▸ **What to produce**
Extract the lines up to and including the one that contains "l’instant T.", starting with the first line of the entries below, and omit the pictures.

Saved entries
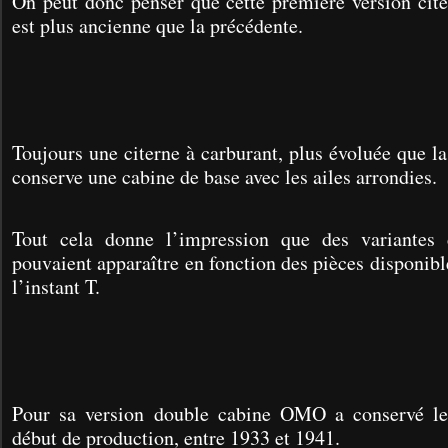
On peut donc penser que cette première version cite
est plus ancienne que la précédente.
Toujours une citerne à carburant, plus évoluée que l
conserve une cabine de base avec les ailes arrondies.
Tout cela donne l’impression que des variante
pouvaient apparaître en fonction des pièces disponibl
l’instant T.
Pour sa version double cabine OMO a conservé les
début de production, entre 1933 et 1941.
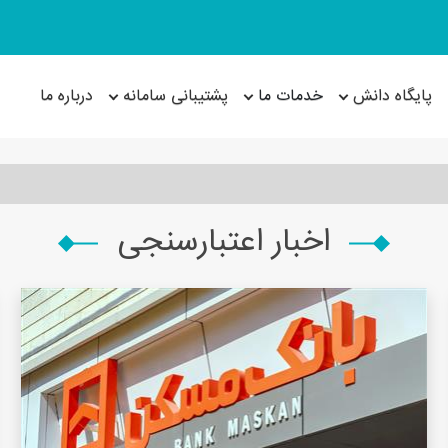
پایگاه دانش
خدمات ما
پشتیبانی سامانه
درباره ما
اخبار اعتبارسنجی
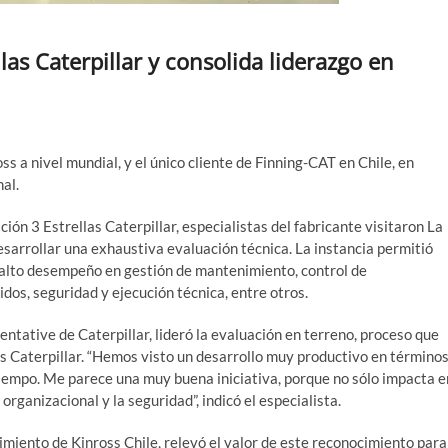
llas Caterpillar y consolida liderazgo en
ss a nivel mundial, y el único cliente de Finning-CAT en Chile, en
al.
ación 3 Estrellas Caterpillar, especialistas del fabricante visitaron La
esarrollar una exhaustiva evaluación técnica. La instancia permitió
 alto desempeño en gestión de mantenimiento, control de
dos, seguridad y ejecución técnica, entre otros.
tative de Caterpillar, lideró la evaluación en terreno, proceso que
las Caterpillar. “Hemos visto un desarrollo muy productivo en término
 tiempo. Me parece una muy buena iniciativa, porque no sólo impacta e
organizacional y la seguridad”, indicó el especialista.
miento de Kinross Chile, relevó el valor de este reconocimiento para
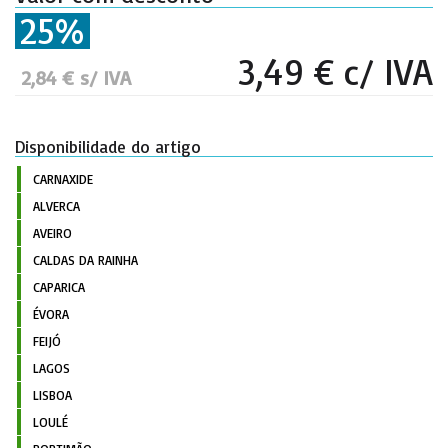
25%
3,49 € c/ IVA
2,84 € s/ IVA
Disponibilidade do artigo
CARNAXIDE
ALVERCA
AVEIRO
CALDAS DA RAINHA
CAPARICA
ÉVORA
FEIJÓ
LAGOS
LISBOA
LOULÉ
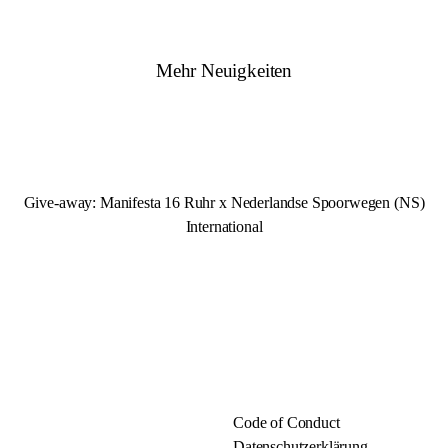
Mehr Neuigkeiten
Give-away:
Manifesta 16 Ruhr
x Nederlandse Spoorwegen (NS)
International
Code of Conduct
Datenschutzerklärung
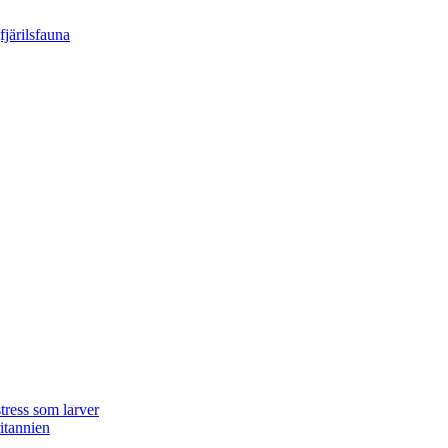
tress som larver
ritannien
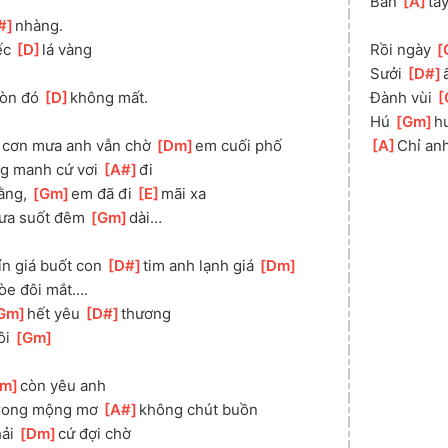
Bàn 
[
A
]
ta
#
]
nhàng.
c 
[
D
]
lá vàng
Rồi ngày 
[
Sưởi 
[
D#
]
òn đó 
[
D
]
không mất.
Đành vùi 
[
Hú 
[
Gm
]
h
 cơn mưa anh vẫn chờ 
[
Dm
]
em cuối phố
[
A
]
Chỉ anh
g manh cứ vơi 
[
A#
]
đi
ằng, 
[
Gm
]
em đã đi 
[
E
]
mãi xa
ưa suốt đêm 
[
Gm
]
dài…
ín giá buốt con 
[
D#
]
tim anh lạnh giá 
[
Dm
]
òe đôi mắt….
Gm
]
hết yêu 
[
D#
]
thương
i 
[
Gm
]
m
]
còn yêu anh
rong mộng mơ 
[
A#
]
không chút buồn
ải 
[
Dm
]
cứ đợi chờ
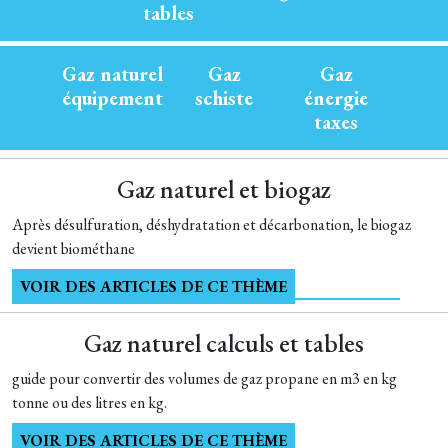
tables
Gaz naturel
Gaz
Gaz
équipement
schiste
énergie
taxes
Gaz naturel et biogaz
Après désulfuration, déshydratation et décarbonation, le biogaz
devient biométhane
VOIR DES ARTICLES DE CE THÈME
Gaz naturel calculs et tables
guide pour convertir des volumes de gaz propane en m3 en kg
tonne ou des litres en kg.
VOIR DES ARTICLES DE CE THÈME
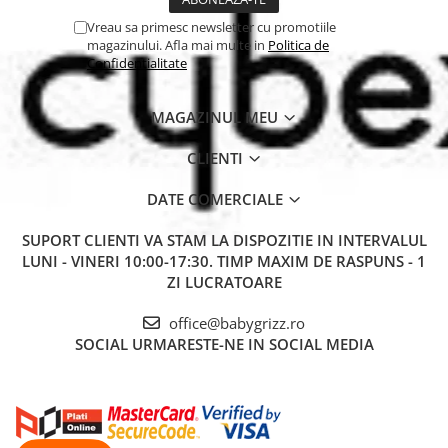
Vreau sa primesc newsletter cu promotiile
magazinului. Afla mai multe in
Politica de
Confidentialitate
MAGAZINUL MEU
CLIENTI
DATE COMERCIALE
SUPORT CLIENTI
VA STAM LA DISPOZITIE IN INTERVALUL
LUNI - VINERI 10:00-17:30. TIMP MAXIM DE RASPUNS - 1
ZI LUCRATOARE
office@babygrizz.ro
SOCIAL
URMARESTE-NE IN SOCIAL MEDIA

▸ **Your solution**
On peut donc penser que cette première version cite
est plus ancienne que la précédente.
Toujours une citerne à carburant, plus évoluée que l
conserve une cabine de base avec les ailes arrondies.
Tout cela donne l’impression que des variante
pouvaient apparaître en fonction des pièces disponibl
l’instant T.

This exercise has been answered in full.